Our results indicate that for cardioselective β-blockers without intrinsic sympathomimetic activity, the minimal decrease in FEV₁ noted with a single dose is attenuated over a few days to weeks. In addition, FEV₁ increases in response to β₂-agonist administration compared with placebo, and this increase is maintained with continued treatment. These results could be explained by upregulation or sensitization of β₂ receptors that is accompanied by an increased effect of endogenous or exogenous β₂-agonist stimulation (97 - 99). Accumulating evidence indicates that continued use of inhaled β₂-agonists in patients with reactive airway disease is associated with a tolerance to β₂-agonist stimulation and an increase in asthma attacks (100 - 105). There is also evidence that treatment with β-blockers that have intrinsic β₂ sympathomimetic activity is associated with downregulation of β₂ receptors (106 - 109).

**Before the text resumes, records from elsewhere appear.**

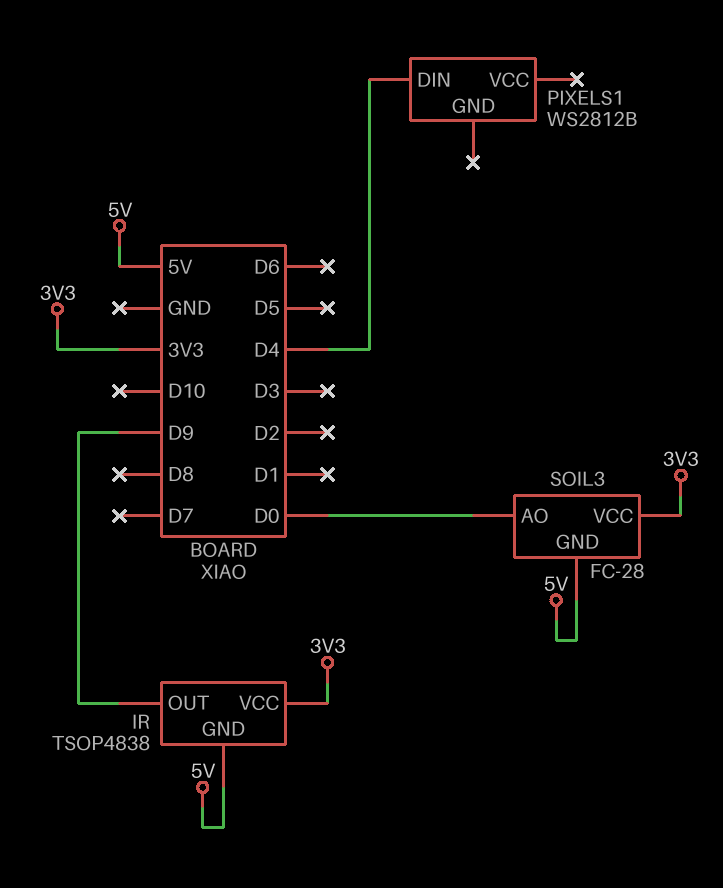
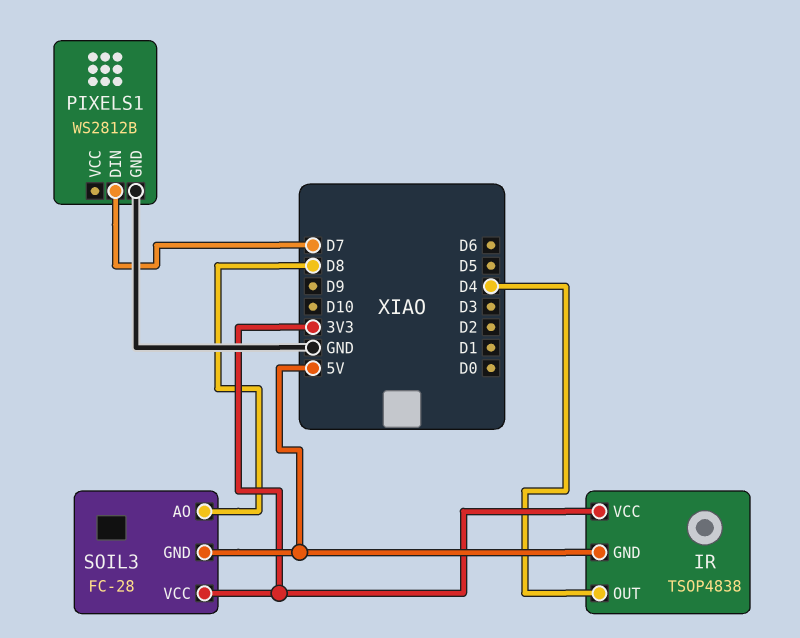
IR pin OUT: D9 -> D4
PIXELS1 pin DIN: D4 -> D7
PIXELS1 pin GND: none -> GND
SOIL3 pin AO: D0 -> D8

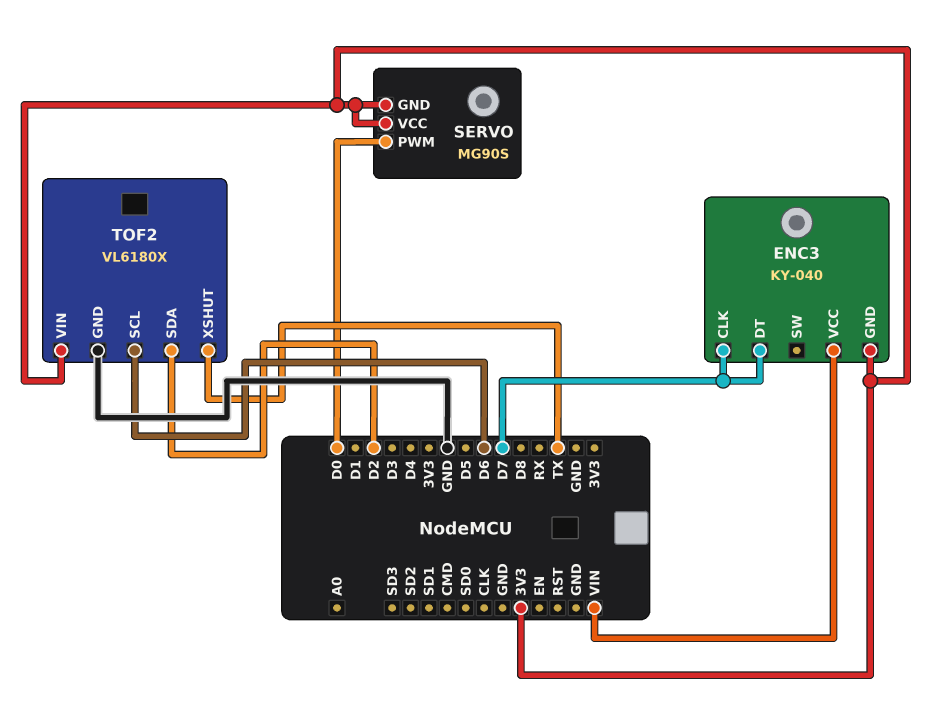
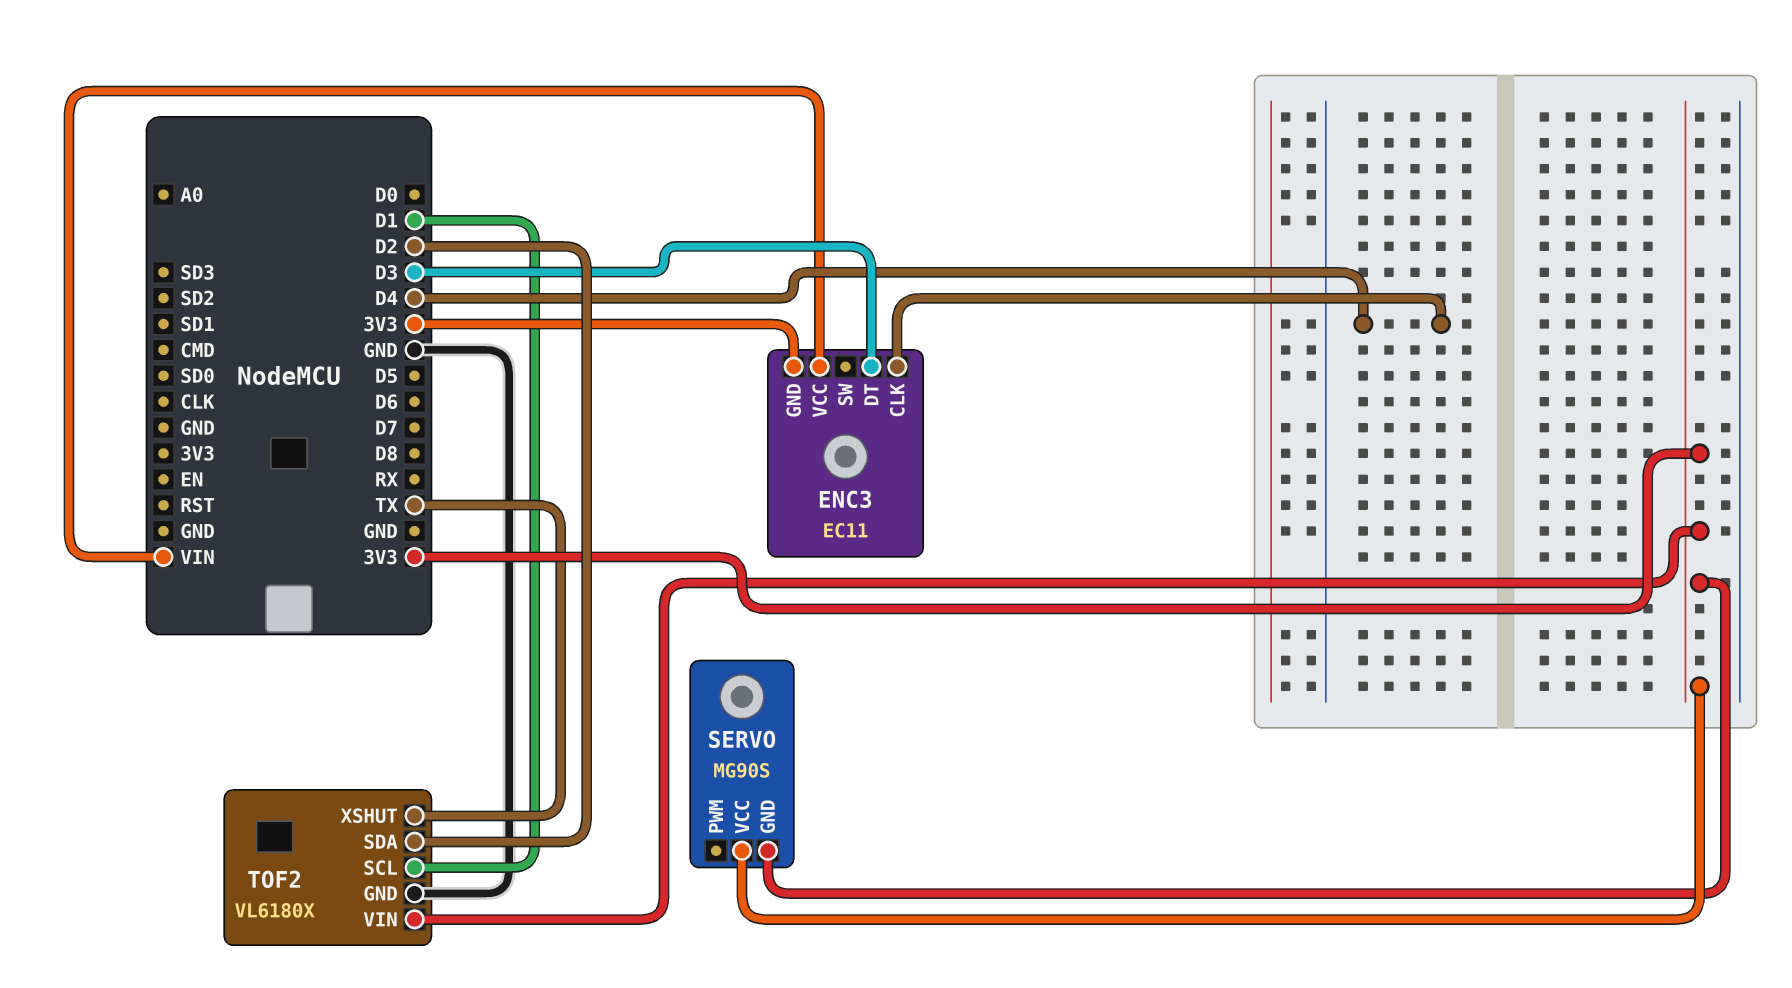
ENC3: KY-040 -> EC11
ENC3 pin CLK: D7 -> D4
ENC3 pin DT: D7 -> D3
SERVO pin PWM: D0 -> none
TOF2 pin SCL: D6 -> D1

This finding is consistent with data from our analysis showing that β-blockers with intrinsic sympathomimetic activity did not produce the increase in β₂-agonist response that was seen with β-blockers without intrinsic sympathomimetic activity.

Only a small proportion of patients with heart disease who would benefit from β-blockers currently receive this treatment, mainly owing to unfounded fears about their adverse effects (110 - 113). A study of survivors of myocardial infarction included 46 000 patients with asthma and chronic obstructive lung disease and showed a significant reduction in total mortality rate among those treated with β-blockers compared with those who were not (14). Other studies of the use of β-blockers in patients with cardiac disease and concomitant chronic obstructive lung disease or asthma found that these medicines were well tolerated (114 - 116). Other trials evaluating the use of β-blockers in hypertensive patients, many of whom had reactive airway disease, did not demonstrate worsening of respiratory symptoms or FEV₁ in these patients (32,92,117 - 118). A recent study showed that COPD and asthma were the comorbid conditions most commonly associated with β-blockers' being withheld in elderly patients after a myocardial infarction (119).

Patients with COPD are thought to be at greater risk than those with reactive airway disease for developing ischemic heart disease and other cardiovascular conditions requiring the use of β-blockers. However, the presenting features of COPD and reactive airway disease overlap substantially.

Another recent meta-analysis evaluated the effect of cardioselective β-blockers in patients with COPD and found no change in FEV₁ or respiratory symptoms for single doses or continued use of these agents compared with placebo (25). Subgroup analyses revealed no difference in results for patients with concomitant reactive airway disease and those with severe chronic airways obstruction, as demonstrated by a baseline FEV₁ less than 1.4 L or less than 50% the normal predicted value. Three of the trials from that meta-analysis are also included in our analysis (52,61,66). The cumulative evidence from these two meta-analyses indicates that cardioselective β-blockers should not be withheld in patients with reactive airway disease or COPD.